Reproduce the text of every entry below word for word, in the order given. Omit the pictures from your answer.

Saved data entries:
********
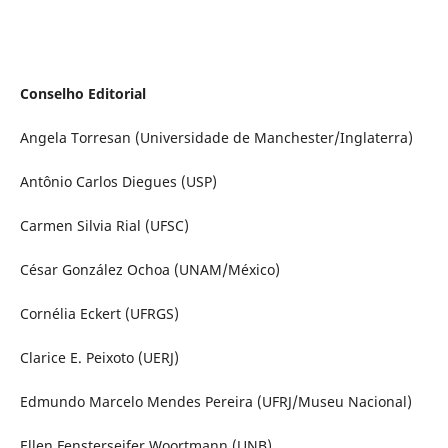
Conselho Editorial
Angela Torresan (Universidade de Manchester/Inglaterra)
Antônio Carlos Diegues (USP)
Carmen Silvia Rial (UFSC)
César González Ochoa (UNAM/México)
Cornélia Eckert (UFRGS)
Clarice E. Peixoto (UERJ)
Edmundo Marcelo Mendes Pereira (UFRJ/Museu Nacional)
Ellen Fensterseifer Woortmann (UNB)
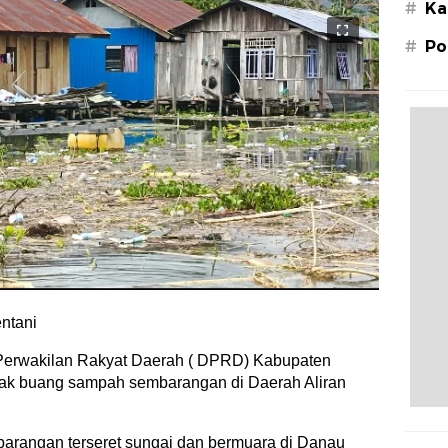
#
Ka
#
Po
ntani
 Perwakilan Rakyat Daerah ( DPRD) Kabupaten
ak buang sampah sembarangan di Daerah Aliran
rangan terseret sungai dan bermuara di Danau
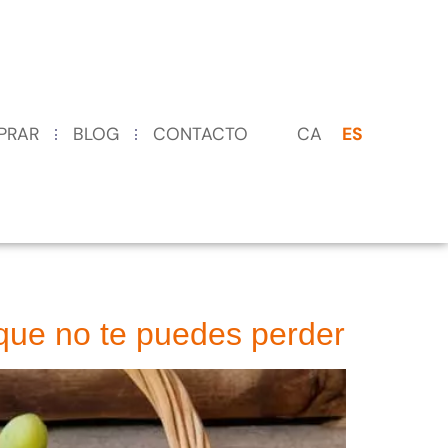
CA
ES
PRAR
BLOG
CONTACTO
 que no te puedes perder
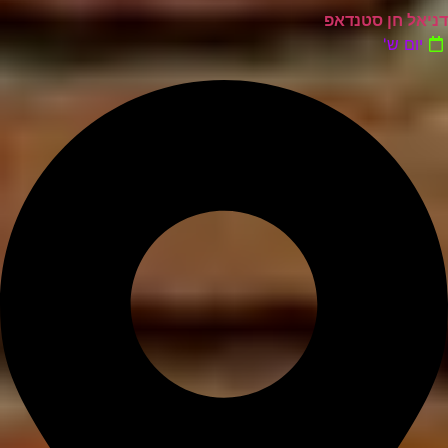
דניאל חן סטנדאפ
יום ש'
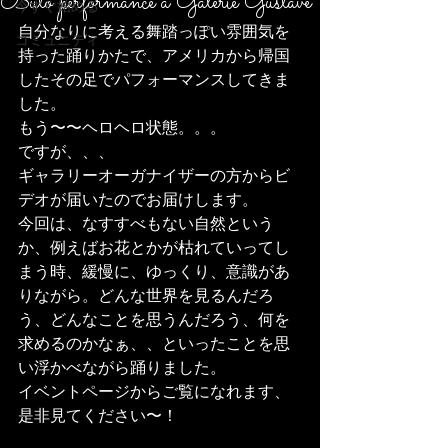
Buto performance a Galerie Gustave
今すぐ始める
自分なりに考える舞踏っぽい雰囲気を
コミュニティ
持った踊りかたで、アメリカから帰国
したその足でパフォーマンスしてきま
した。
もう〜〜ヘロヘロ状態。。。
ですが、、、
ギャラリーオーガナイザーの方からビ
デオが届いたのでお届けします。
今回は、なすすべもない自然という
か、例えばお花とかが枯れていってし
まう時、緩慢に、ゆっくり、意識があ
りながら。どんな世界を見るんだろ
う、どんなことを思うんだろう、何を
求めるのかなぁ、、といったことを思
い浮かべながら踊りました。
イベントページからご覧になれます、
是非見てください〜！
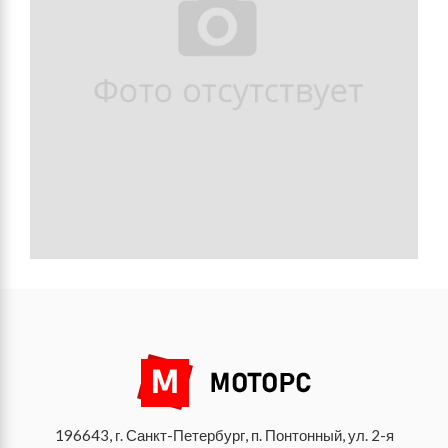
196643, г. Санкт-Петербург, п. Понтонный, ул. 2-я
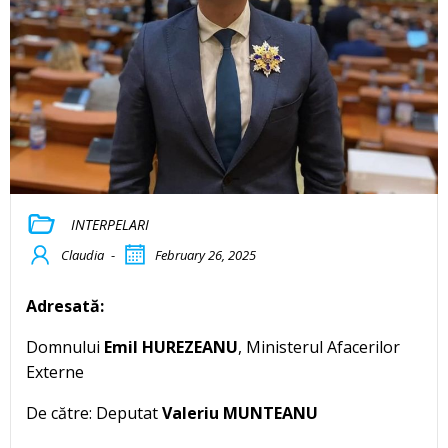
INTERPELARI
Claudia
-
February 26, 2025
Adresată:
Domnului
Emil HUREZEANU
, Ministerul Afacerilor
Externe
De către: Deputat
Valeriu MUNTEANU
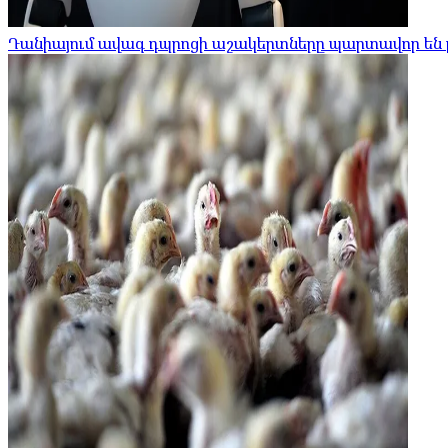
Դանիայում ավագ դպրոցի աշակերտները պարտավոր են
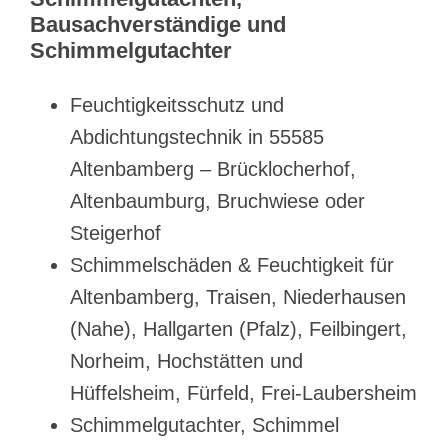
Bausachverständige und
Schimmelgutachter
Feuchtigkeitsschutz und
Abdichtungstechnik in 55585
Altenbamberg – Brücklocherhof,
Altenbaumburg, Bruchwiese oder
Steigerhof
Schimmelschäden & Feuchtigkeit für
Altenbamberg, Traisen, Niederhausen
(Nahe), Hallgarten (Pfalz), Feilbingert,
Norheim, Hochstätten und
Hüffelsheim, Fürfeld, Frei-Laubersheim
Schimmelgutachter, Schimmel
********
> _Answer section_
Conselho Editorial
Angela Torresan (Universidade de Manchester/Inglaterra)
Antônio Carlos Diegues (USP)
Carmen Silvia Rial (UFSC)
César González Ochoa (UNAM/México)
Cornélia Eckert (UFRGS)
Clarice E. Peixoto (UERJ)
Edmundo Marcelo Mendes Pereira (UFRJ/Museu Nacional)
Ellen Fensterseifer Woortmann (UNB)
#
Ka
#
Po
ntani
 Perwakilan Rakyat Daerah ( DPRD) Kabupaten
ak buang sampah sembarangan di Daerah Aliran
rangan terseret sungai dan bermuara di Danau
CA
ES
PRAR
BLOG
CONTACTO
 que no te puedes perder
דניאל חן סטנדאפ
יום ש'
Buto performance a Galerie Gustave
今すぐ始める
自分なりに考える舞踏っぽい雰囲気を
コミュニティ
持った踊りかたで、アメリカから帰国
したその足でパフォーマンスしてきま
した。
もう〜〜ヘロヘロ状態。。。
ですが、、、
ギャラリーオーガナイザーの方からビ
デオが届いたのでお届けします。
今回は、なすすべもない自然という
か、例えばお花とかが枯れていってし
まう時、緩慢に、ゆっくり、意識があ
りながら。どんな世界を見るんだろ
う、どんなことを思うんだろう、何を
求めるのかなぁ、、といったことを思
い浮かべながら踊りました。
イベントページからご覧になれます、
是非見てください〜！
196643, г. Санкт-Петербург, п. Понтонный, ул. 2-я
INTERPELARI
Claudia
-
February 26, 2025
Adresată:
Domnului
Emil HUREZEANU
, Ministerul Afacerilor
Externe
De către: Deputat
Valeriu MUNTEANU
Դանիայում ավագ դպրոցի աշակերտները պարտավոր են
Bausachverständige und
Schimmelgutachter
Feuchtigkeitsschutz und
Abdichtungstechnik in 55585
Altenbamberg – Brücklocherhof,
Altenbaumburg, Bruchwiese oder
Steigerhof
Schimmelschäden & Feuchtigkeit für
Altenbamberg, Traisen, Niederhausen
(Nahe), Hallgarten (Pfalz), Feilbingert,
Norheim, Hochstätten und
Hüffelsheim, Fürfeld, Frei-Laubersheim
Schimmelgutachter, Schimmel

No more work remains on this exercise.